THE ORBITER “RAN INTO” THE FOAM
“How could a lightweight piece of foam travel so fast and hit
the wing at 545 miles per hour?”
Just prior to separating from the External Tank, the foam was
traveling with the Shuttle stack at about 1,568 mph (2,300
feet per second). Visual evidence shows that the foam de-
bris impacted the wing approximately 0.161 seconds after
separating from the External Tank. In that time, the velocity
of the foam debris slowed from 1,568 mph to about 1,022
mph (1,500 feet per second). Therefore, the Orbiter hit the
foam with a relative velocity of about 545 mph (800 feet per
second). In essence, the foam debris slowed down and the
Orbiter did not, so the Orbiter ran into the foam. The foam
slowed down rapidly because such low-density objects have
low ballistic coefficients, which means their speed rapidly
decreases when they lose their means of propulsion.
The force due to drag on an object is described by the following equation (http://en.wikipedia.org/wiki/Drag_equation):
F = (1/2)p(v^2)(C_d)A
where p is the density of the fluid the object is moving in, v is the velocity of the object relative
to the fluid, C_d is the coefficient of drag and A the cross-sectional area. C_d is around 1 for most geometries (http://en.wikipedia.org/wiki/Drag_coefficient).

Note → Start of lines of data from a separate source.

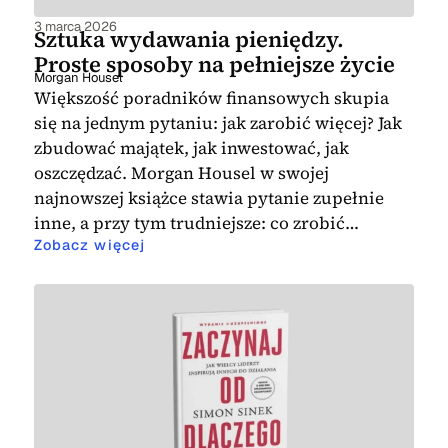
może być
Narratologia
Pawła Tkaczyka.
Zachęcamy do zapoznania się z listą
3 marca 2026
Sztuka wydawania pieniędzy.
polecanych książek o biznesie dostępną w
Proste sposoby na pełniejsze życie
Morgan Housel
naszym serwisie internetowym
Większość poradników finansowych skupia
Books4business.pl.
się na jednym pytaniu: jak zarobić więcej? Jak
zbudować majątek, jak inwestować, jak
oszczędzać. Morgan Housel w swojej
najnowszej książce stawia pytanie zupełnie
inne, a przy tym trudniejsze: co zrobić…
Zobacz więcej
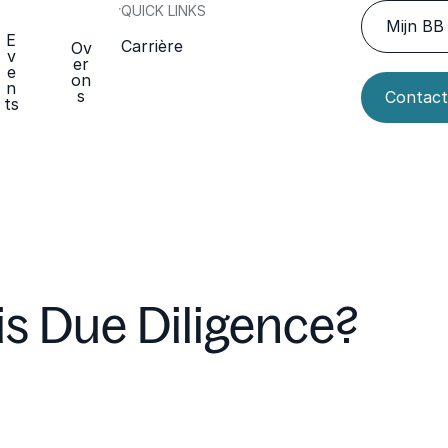
QUICK LINKS
Mijn BB 
E
Carrière
Ov
v
er
e
on
n
s
Contact
ts
is Due Diligence?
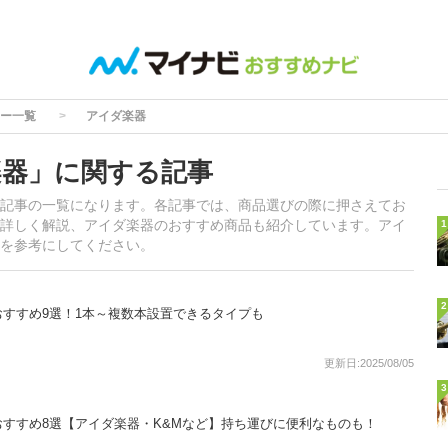
ー一覧
アイダ楽器
楽器」に関する記事
記事の一覧になります。各記事では、商品選びの際に押さえてお
詳しく解説、アイダ楽器のおすすめ商品も紹介しています。アイ
1
を参考にしてください。
2
すすめ9選！1本～複数本設置できるタイプも
更新日:2025/08/05
3
すすめ8選【アイダ楽器・K&Mなど】持ち運びに便利なものも！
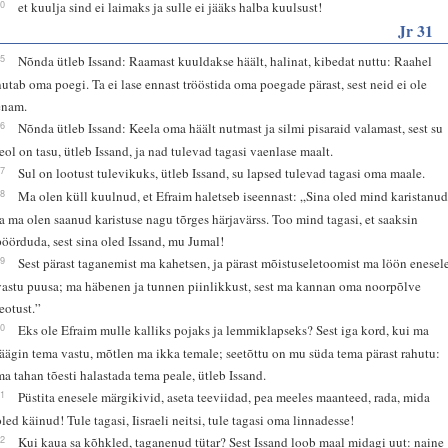
10
et kuulja sind ei laimaks ja sulle ei jääks halba kuulsust!
Jr 31
15
Nõnda ütleb Issand: Raamast kuuldakse häält, halinat, kibedat nuttu: Raahel
nutab oma poegi. Ta ei lase ennast trööstida oma poegade pärast, sest neid ei ole
enam.
16
Nõnda ütleb Issand: Keela oma häält nutmast ja silmi pisaraid valamast, sest su
teol on tasu, ütleb Issand, ja nad tulevad tagasi vaenlase maalt.
17
Sul on lootust tulevikuks, ütleb Issand, su lapsed tulevad tagasi oma maale.
18
Ma olen küll kuulnud, et Efraim haletseb iseennast: „Sina oled mind karistanu
ja ma olen saanud karistuse nagu tõrges härjavärss. Too mind tagasi, et saaksin
pöörduda, sest sina oled Issand, mu Jumal!
19
Sest pärast taganemist ma kahetsen, ja pärast mõistuseletoomist ma löön enesel
vastu puusa; ma häbenen ja tunnen piinlikkust, sest ma kannan oma noorpõlve
teotust.”
20
Eks ole Efraim mulle kalliks pojaks ja lemmiklapseks? Sest iga kord, kui ma
räägin tema vastu, mõtlen ma ikka temale; seetõttu on mu süda tema pärast rahutu:
ma tahan tõesti halastada tema peale, ütleb Issand.
21
Püstita enesele märgikivid, aseta teeviidad, pea meeles maanteed, rada, mida
oled käinud! Tule tagasi, Iisraeli neitsi, tule tagasi oma linnadesse!
22
Kui kaua sa kõhkled, taganenud tütar? Sest Issand loob maal midagi uut: naine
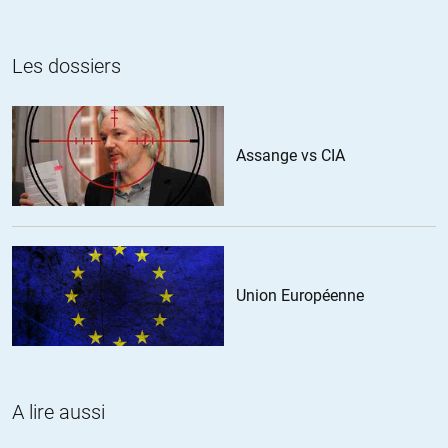
En Parler pendant la campagne aurait été du complotisme. faites un
estiment ce chiffre sous-estimé
effort bon sang!
Je m’étonne qu’il n’y ait ici aucun article sur la situation en Ukraine
Les dossiers
qui est des plus tendue. C’est dommage c’est le dossier Ukrainien de
2014 qui m’a fait découvrir le site des crises.
+8
ALERTER
Assange vs CIA
Furet
//
08.04.2021 à 10h57
Une ONG financée par le MI6, le département d’état US et par l’UE, ne
peut être qualifiée de « référence » qu’ironiquement.
Union Européenne
+11
ALERTER
RGT
//
08.04.2021 à 11h20
A lire aussi
Sincèrement, croyez-vous qu’on puisse jeter à la poubelle des articles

In the CAID report, the dimensions of the foam is estimated to be 19x11.5x11.5 inches, which is roughly 0.5x0.3x0.15 meters. Assuming the foam fell with the smallest surface pointing down (a bad assumption), we can estimate A to be 0.045 m^2.
According to Wolfram Alpha, the density of air at 20km, the altitude at which the foam broke off, is 0.089 kg/m^3. The initial velocity of the foam was about 1568 mph which is around 700 m/s.
Plugging all of this in to the above equation gives:
F ~= 981 kg*m/s^2
The mass of the foam was estimated at 1.6 lbs, or around 0.7 kg, and using F=ma we can calculate the acceleration to be about 1400 m/s^2. The foam traveled for 0.16 seconds before striking the shuttle, and assuming that the above force was constant during that time (thus overestimating the change in velocity), that would result in a delta_v for the foam of 224 m/s, which is about 500 mph.
This is all assuming of course I didn't make some trivial mistake with the math, which I probably did.
It would be great if someone with more knowledge than me could chime in about drag near the speed of sound (or multiples of the speed of sound).
I'm also extremely curious to know how much the Shuttle stack accelerated during those 0.161 seconds the foam wasn't attached to it...
Most of the mass in a rocket is fuel. As the fuel is burned off, the same amount of thrust gets divided over a progressively lower remaining mass.
The Shuttle stack has a mass of 2.03 million kg at launch, and delivers 30.45 MN of thrust. That's 15.0 m/s² of acceleration, or 1.53 g's. (Because it's thrusting vertically, though, it only accelerates upward at 0.53 g's.) This is much lower than the maximum acceleration attained later in flight.